That is not all. The Mainland has also interrupted cross-Strait exchanges and official communications. ARATS and the Taiwan Affairs Office no longer respond to MAC and SEF fax communications. It has taken concrete action to show the new government that it is serious. Mainland provincial delegations have ceased coming to Taiwan. Mainland group and corporate incentive group tours have also been suspended. Mainland inspections and quarantines of fruit imports from Taiwan have been tightened. Produce is frequently returned to Taiwan, provoking industry concern.
In other words, the cross-Strait situation is worse than the “Cold Peace" widely predicted. It has gone directly to "Cold Confrontation". Cross-Strait tensions are high, especially on the Mainland. Official declarations issued through various channels, have essentially left the Mainland "riding a tiger, and unable to dismount". There is no room for compromise or change whatsoever, unless Tsai is willing to compromise. Otherwise the Mainland authorities cannot back down.
If Tsai Ing-wen refuses to do so, then the cross-Strait "Cold Confrontation" will probably continue for a very long time. If the crux of the disagreement is not resolved, if conflict and stress escalates to a certain level, we could go from "Cold Confrontation" directly to "Hot Confrontation". Cross-Strait relations would then revert to what they were during the Chen era. This is something people on both sides cannot evade.
The Mainland is too big, and Taiwan is too small. The cross-Strait imbalance in power has increased. Tsai Ing-wen must actively seek solutions to problems. She cannot react passively. She cannot assume that as long as she offers no provocations, and makes no trouble, the Mainland will remain helpless. On the 1992 Consensus, the Mainland can make no concessions. If Tsai Ing-wen refuses to recognize it explicitly, she must offer an alternative, and seek consensus with the Mainland.
The key to the cross-Strait dispute is the nature of cross-Strait relations. Just what is the relationship between the two sides? The Mainland considers it a state of civil war within one China. The current DPP government's traditional position has been that it is “one nation on each side”. The DPP government has not repudiated its “one nation on each side” position. It has declared that it will handle cross-Strait affairs according to the Republic of China Constitution and
the Act Governing Relations between the People of the Taiwan Area and the Mainland Area. The implication is that cross-Strait relations are relations between the Republic of China and the People's Republic of China. But what is the relationship between these two? Tsai Ing-wen declared that she would preserve the territorial integrity and sovereignty of the Republic of China. But within the international community, the People's Republic of China is commonly perceived as “China”. So is their sovereignty overlapping, or unrelated?
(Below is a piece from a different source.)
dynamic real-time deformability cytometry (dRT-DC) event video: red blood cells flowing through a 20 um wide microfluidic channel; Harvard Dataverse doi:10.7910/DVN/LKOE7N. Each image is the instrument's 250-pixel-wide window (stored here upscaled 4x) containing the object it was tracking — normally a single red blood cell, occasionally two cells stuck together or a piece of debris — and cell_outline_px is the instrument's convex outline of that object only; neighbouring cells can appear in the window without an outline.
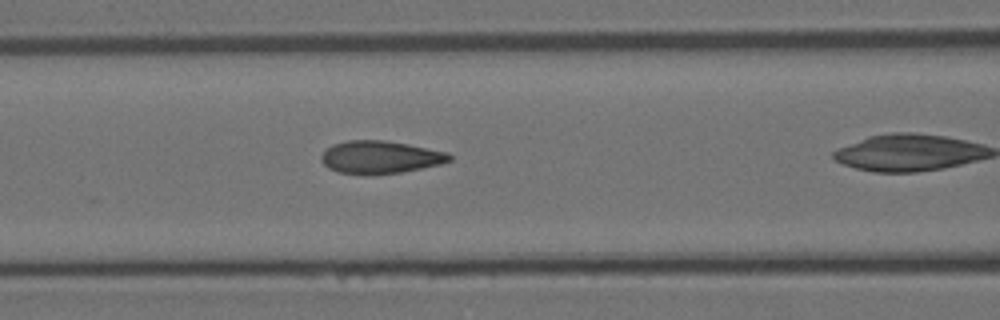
{"species": "Egyptian fruit bat (a non-hibernating species)", "species_latin": "Rousettus aegyptiacus", "temperature_condition": "room temperature", "stored_images_in_passage": 41, "camera_frame_rate_fps": 3000, "um_per_image_px": 0.085, "animal": {"sex": "female"}, "frame": {"image": 1, "passage_image": 20, "time_ms": 6.333, "image_size_px": [1000, 320], "cell_outline_px": [[452, 160], [440, 164], [400, 172], [372, 176], [364, 176], [336, 172], [328, 168], [320, 160], [320, 156], [332, 144], [348, 140], [384, 140], [408, 144], [448, 152], [452, 156]], "centroid_in_image_um": [32.28, 13.38], "position_along_channel_um": 134.3, "area_um2": 24.8}}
During the Ma Ying-jeou era, the 1992 Consensus left significant room for “different interpretations”. But the Tsai government rejects the 1992 Consensus. Therefore there is no longer any room for different interpretations. On the third of this month, the Mainland Ministry of Foreign Affairs declared its sovereignty over Taiping Island, for the very first time. It said "China has indisputable sovereignty over the Nansha Islands and their adjacent waters, including Taiping Island”. It clearly asserted People's Republic of China sovereignty over Taiping Island, and repudiated Republic of China sovereignty. This was unheard of during the Ma Ying-jeou era. The Mainland Ministry of Foreign Affairs implied that the two sides might well revert to the “Hot Confrontation” diplomatic war of the Chen Shui-bian era.
The DPP government is dependent upon the Republic of China. The best way to cope is to go beyond the sovereignty dispute, and expand Taipei's claim of sovereignty to include the whole of China. It should declare that relations between the People's Republic of China and the Republic of China and not relations between independent nations, but rather betweeen two governments within a single nation. Tsai Ing-wen should also affirm that "People on both sides of the Strait are members of the same family". She must not perceive people on the Mainland as “The Other”. She must also make a genuine effort to help people know each other, understand each other, benefit each other, and trust each other.
The new government must learn from Lee Teng-ui era experience. Premier Lin Chuan could make the above two points in the legislature. He could lead the way for the government's handling of cross-Strait relations and cross-Strait policy. President Tsai could endorse Lin Chuan's statement through a spokesperson. That way the Mainland would no longer have any reason to continue pressuring Taiwan. Instead it would have to deal with the new government on practical matters. This would alleviate the cross-Strait crisis.
Next, it should consider how the Mainland can restore cross-Strait consultations communication channels. In any case, the cross-Strait "Cold Confrontation" would be eased. It would not develop into a “Hot Confrontation”. It would revert to the status of "Cold Peace", or even “peaceful exchange”.
Appointing an SEF chairman is urgent. Tsai government national security personnel appointments, including its MAC chairman, have all been one-sidedly pro-American. This will increase cross-Strait instability. A timely chairmanship appointment acceptable to the Mainland would undoubtedly help the Tsai government ease cross-Strait hostility.